Senat setzt sich mit Kollektivierung und Zwangsumsiedlungen auseinander

Im Februar 1948 errichteten die Kommunisten in der Tschechoslowakei ihr Machtmonopol. Die Verstaatlichung der Industrie und des Handels wurde zügig vollendet und die Kollektivierung der Landwirtschaft seit 1949 vorangetrieben. Viele Bauernfamilien wurden in deren Verlauf von ihren Höfen vertrieben.
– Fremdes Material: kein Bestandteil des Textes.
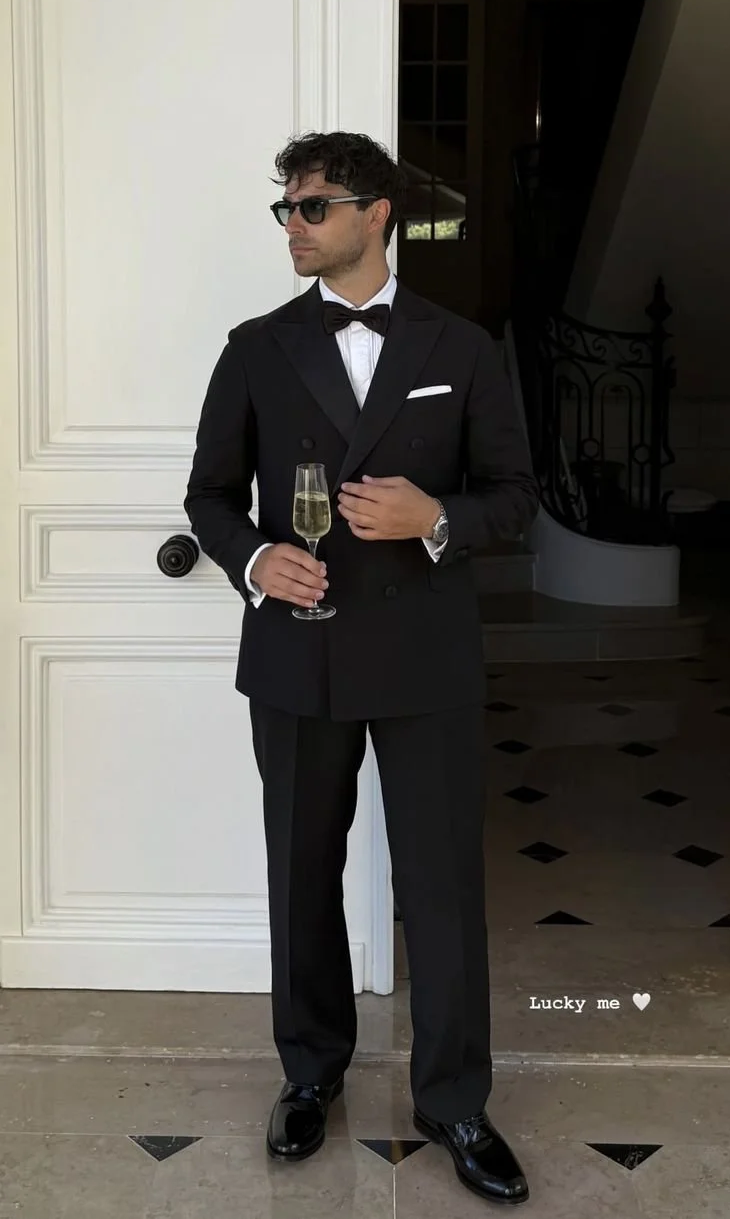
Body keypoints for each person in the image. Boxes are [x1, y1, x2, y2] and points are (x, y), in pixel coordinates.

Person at [184, 131, 539, 1206]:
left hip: (425, 653)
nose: (294, 226)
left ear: (377, 213)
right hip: (299, 650)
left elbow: (515, 499)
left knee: (443, 883)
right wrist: (255, 560)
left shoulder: (460, 346)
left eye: (314, 207)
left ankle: (456, 1100)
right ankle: (309, 1074)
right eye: (286, 210)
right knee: (302, 872)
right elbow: (209, 496)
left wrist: (436, 518)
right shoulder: (256, 347)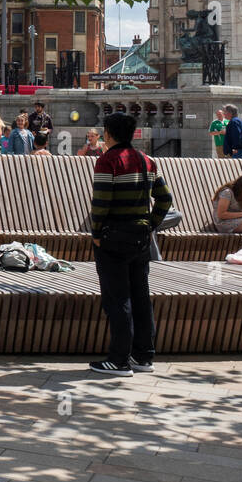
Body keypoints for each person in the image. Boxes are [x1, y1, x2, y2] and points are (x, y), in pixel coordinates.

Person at [88, 111, 171, 377]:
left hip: (113, 237)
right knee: (140, 295)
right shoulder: (147, 160)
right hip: (140, 238)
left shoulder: (107, 161)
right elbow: (165, 199)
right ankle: (143, 356)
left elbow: (101, 202)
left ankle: (119, 359)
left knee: (117, 298)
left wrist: (96, 233)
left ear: (109, 134)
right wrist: (150, 224)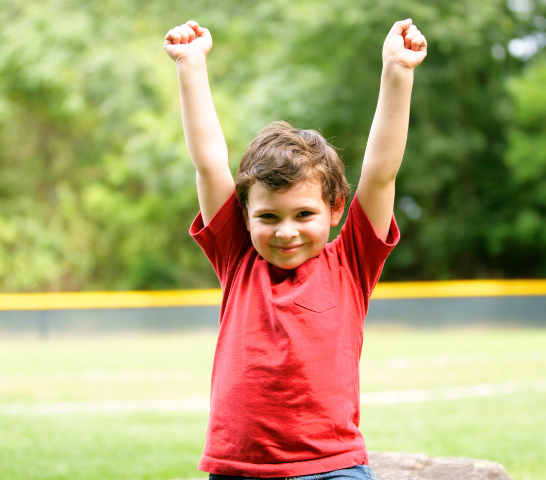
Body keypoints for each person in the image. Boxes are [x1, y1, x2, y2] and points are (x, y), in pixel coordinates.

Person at [164, 18, 427, 480]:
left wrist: (397, 71)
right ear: (245, 217)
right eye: (268, 217)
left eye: (303, 215)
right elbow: (208, 164)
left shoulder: (352, 261)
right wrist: (190, 65)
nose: (286, 231)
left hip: (333, 468)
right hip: (238, 469)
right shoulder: (237, 257)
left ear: (334, 209)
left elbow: (382, 170)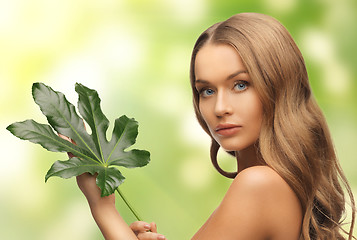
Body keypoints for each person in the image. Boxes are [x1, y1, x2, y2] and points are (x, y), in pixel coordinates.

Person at [71, 12, 356, 239]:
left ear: (279, 85)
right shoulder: (285, 185)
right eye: (206, 90)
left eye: (240, 85)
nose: (220, 108)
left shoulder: (258, 184)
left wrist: (103, 208)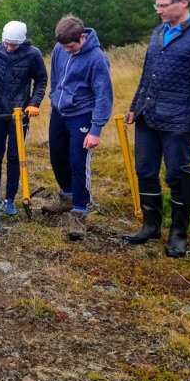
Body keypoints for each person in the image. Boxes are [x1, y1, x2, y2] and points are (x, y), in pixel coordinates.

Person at [123, 0, 190, 257]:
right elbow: (146, 75)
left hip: (180, 119)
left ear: (184, 2)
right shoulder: (158, 32)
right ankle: (150, 225)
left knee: (177, 177)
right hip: (148, 116)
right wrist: (135, 106)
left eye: (164, 5)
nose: (159, 11)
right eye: (157, 5)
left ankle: (178, 234)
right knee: (145, 171)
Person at [47, 16, 113, 241]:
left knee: (78, 161)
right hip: (59, 113)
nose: (67, 50)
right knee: (56, 156)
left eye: (71, 46)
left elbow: (104, 95)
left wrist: (96, 129)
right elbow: (55, 77)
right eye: (64, 47)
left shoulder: (97, 59)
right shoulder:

Am Dienstag fand im tschechischen Senat eine öffentliche Anhörung statt, die sich mit der rechtlichen Beurteilung dieser Zwangsumsiedlungen beschäftigte.
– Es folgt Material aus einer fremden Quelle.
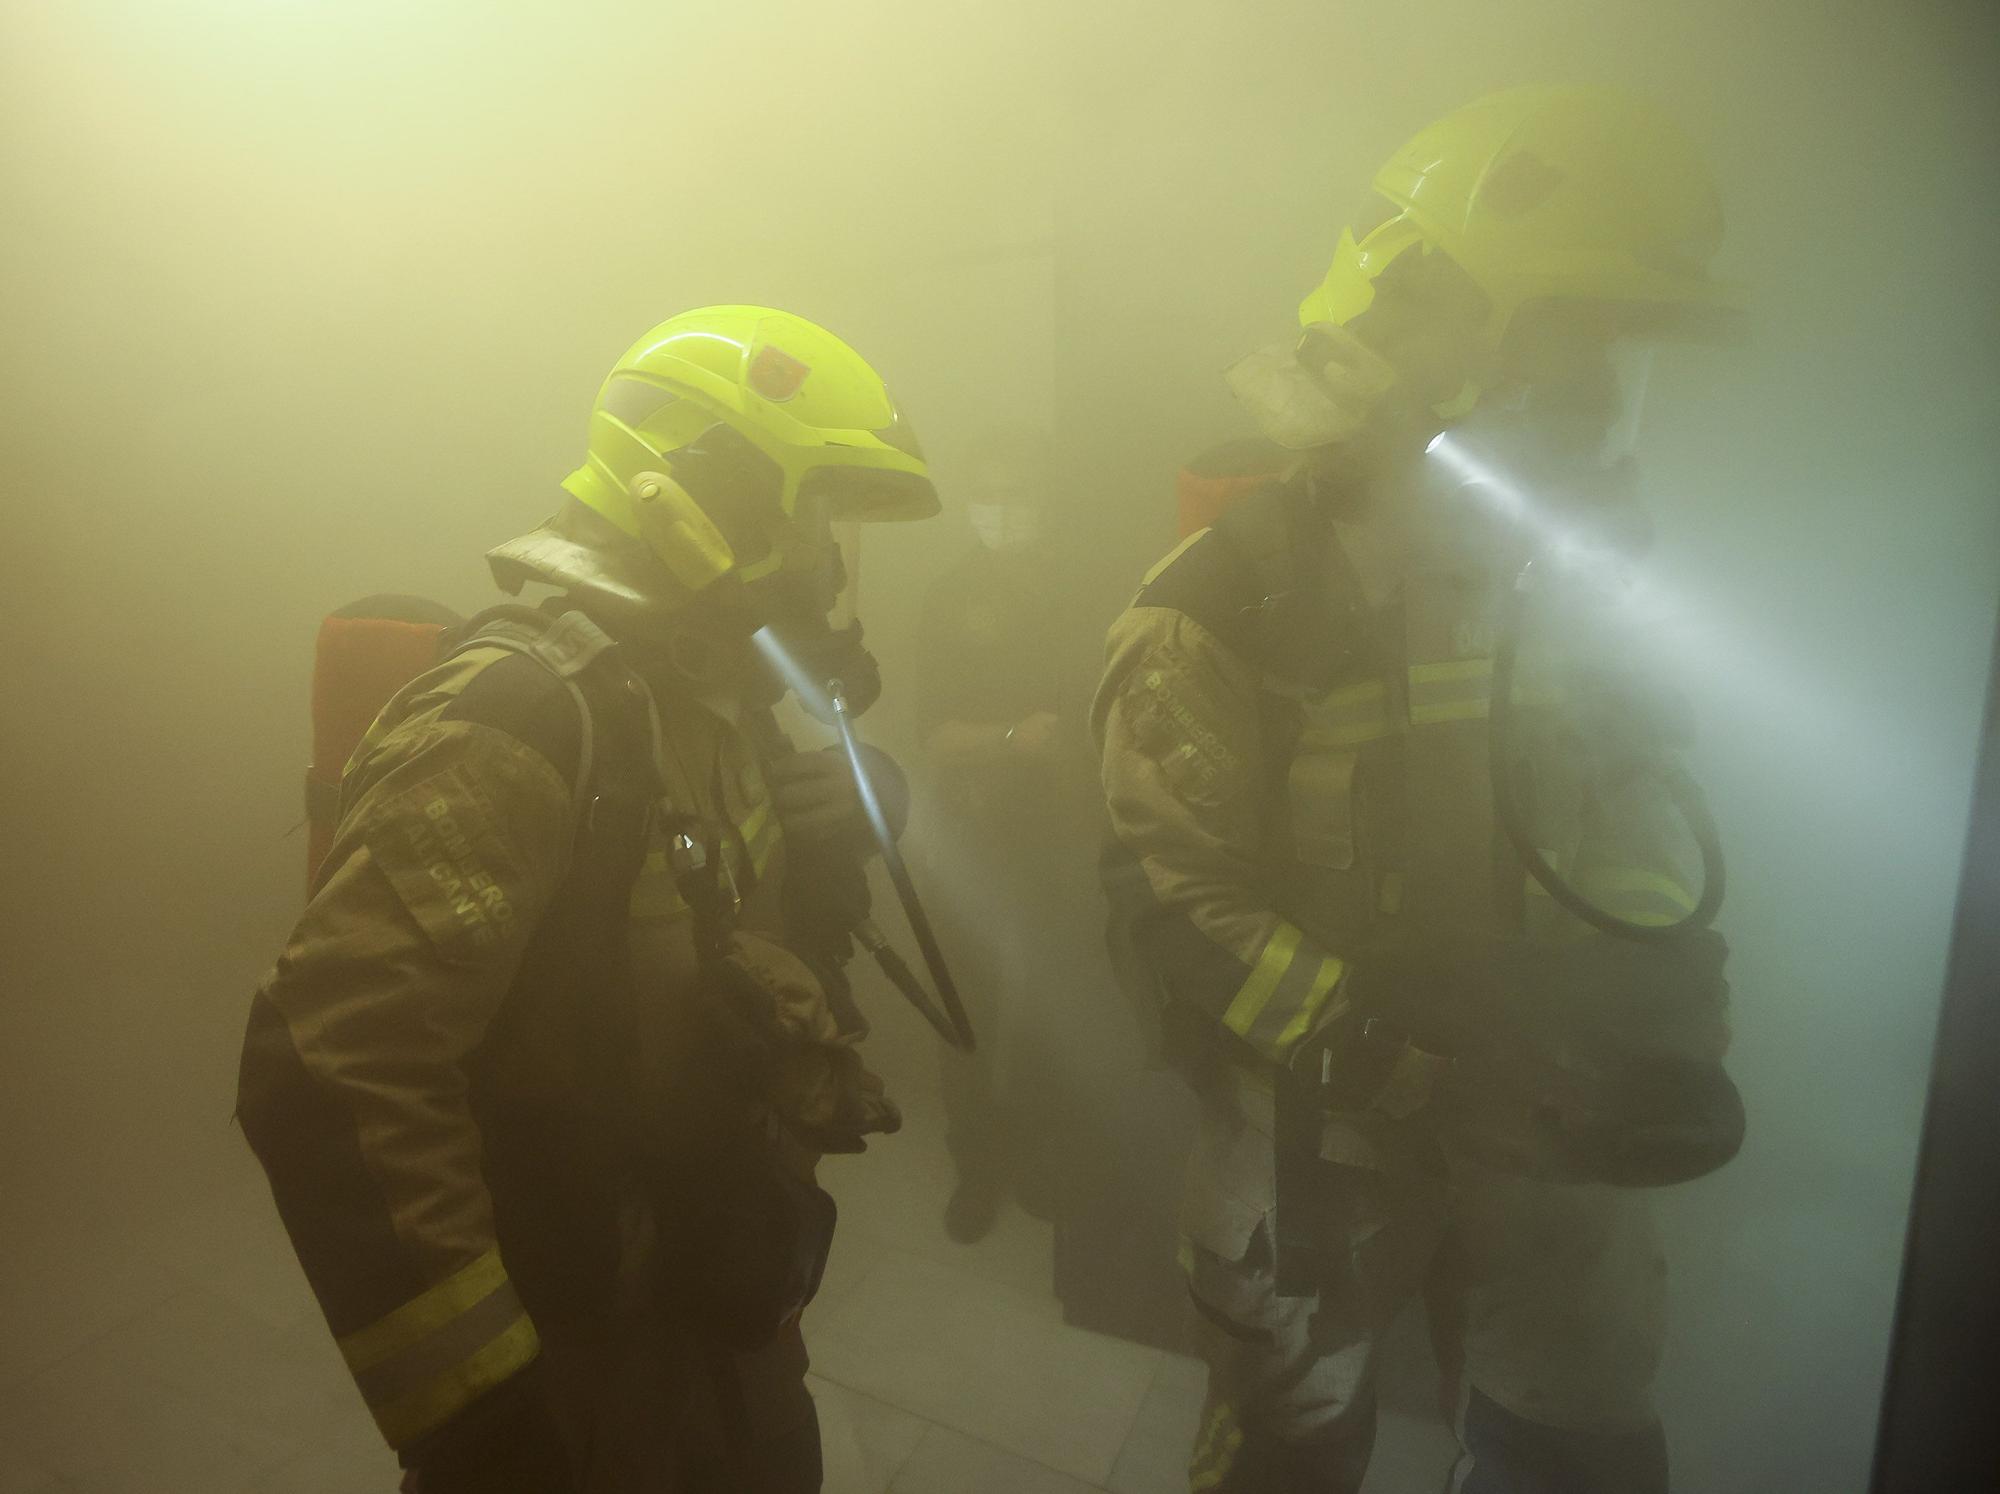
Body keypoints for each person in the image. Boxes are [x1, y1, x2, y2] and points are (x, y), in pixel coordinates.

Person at [1094, 87, 1746, 1493]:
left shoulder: (1566, 574)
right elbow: (1174, 902)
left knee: (1577, 1433)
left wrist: (1650, 969)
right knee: (1291, 1443)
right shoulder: (1221, 603)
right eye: (1569, 343)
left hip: (1547, 1128)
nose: (1596, 397)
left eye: (1613, 353)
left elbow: (1624, 787)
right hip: (1321, 1143)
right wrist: (1407, 1054)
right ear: (1433, 331)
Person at [237, 305, 939, 1492]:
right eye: (815, 510)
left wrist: (869, 799)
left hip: (713, 1302)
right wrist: (481, 1415)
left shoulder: (695, 700)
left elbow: (747, 927)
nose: (830, 557)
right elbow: (326, 1067)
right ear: (703, 490)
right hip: (585, 1370)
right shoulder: (519, 713)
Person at [910, 434, 1106, 1244]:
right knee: (970, 1014)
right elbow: (929, 735)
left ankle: (1047, 1160)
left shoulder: (1081, 588)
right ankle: (977, 1166)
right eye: (985, 490)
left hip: (1064, 835)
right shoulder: (950, 598)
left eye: (1016, 489)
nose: (1001, 508)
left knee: (1062, 1000)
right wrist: (1009, 742)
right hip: (974, 833)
Am 23. Februar 1949 verabschiedete die tschechoslowakische Nationalversammlung das Gesetz über die einheitlichen landwirtschaftlichen Genossenschaften. Dieses bildete die Grundlage für die Kollektivierung in der Landwirtschaft, die in mehreren Etappen verlief. Die erste und radikalste Phase endete im Jahr 1953. Eine zweite Phase folgte in den Jahren 1955 bis 1959. Der Historiker Michal Stehlik schätzt, dass von der Kollektivierung insgesamt fast 300.000 Menschen betroffen waren. Zu Beginn der Kollektivierung im Jahr 1949 führte die Kommunistische Partei noch Werbekampagnen für die Bildung von landwirtschaftlichen Genossenschaften durch, die als fortschrittliche Produktionsform angepriesen wurden. Einige Klein- und Mittelbauern, besonders in den Grenzgebieten, zeigten zunächst sogar Interesse an den Genossenschaften. Die Werbeaktionen wandelten sich aber in den fünfziger Jahren schnell zu einem Kampf gegen die so genannten Kulaken, wie der Historiker Karel Jech erklärt:

"Im Jahr 1950 setzten Hasskampagnen gegen die Bauern ein, die von den höchsten Stellen geführt wurden, und auch in der Presse wurde verstärkt die Begrenzung und Verdrängung der Dorfreichen gefordert, die auf dem Land als Reste der Ausbeuterklasse und als Haupthindernis auf dem Weg des Dorfes zum Sozialismus galten", so Jech.

Bauern mit größeren Höfen, die sich der Kollektivierung widersetzten, mussten hohe Abgaben leisten und wurden bei Nichterfüllung kriminalisiert. Viele mussten ihre Höfe verlassen:

"Wenn wir über die eigentlichen Vertreibungen sprechen, dann waren ungefähr 1700 Familien betroffen, aber wir müssen bedenken, dass in dieser Zahl nicht die Familien enthalten sind, die in den fünfziger Jahren aus dem Grenzgebiet und den Grenzzonen ins Binnenland umgesiedelt wurden",

erläutert Michal Stehlik. Die Kollektivierung und der Kampf gegen die so genannten Kulaken verlief regional unterschiedlich, folgte aber demselben Muster. Dazu noch einmal Michal Stehlik:

"Bei den Nationalausschüssen in den Bezirken wurden Kommissionen gebildet, die darüber entschieden, wer zu den so genannten Dorfreichen gehörte. Den Familien wurde dann bekannt gegeben, dass sie umgesiedelt werden und das möglichst ans andere Ende der Republik. So wurden beispielsweise Menschen aus Südböhmen nach Nordböhmen oder Nordmähren umgesiedelt. Sie hinterließen funktionierende Bauernhöfe, die dann im Zuge der Kollektivierung aufgelöst wurden."

Nach 1989 stand hauptsächlich die Restitution von enteignetem landwirtschaftlichem Besitz im Mittelpunkt einer Wiedergutmachung. Hauptziel der Anhörung im Senat war es nun, eine Diskussion darüber in Gang zu setzen, wie Verbrechen aus der Zeit der Kollektivierung untersucht und eventuell bestraft werden können.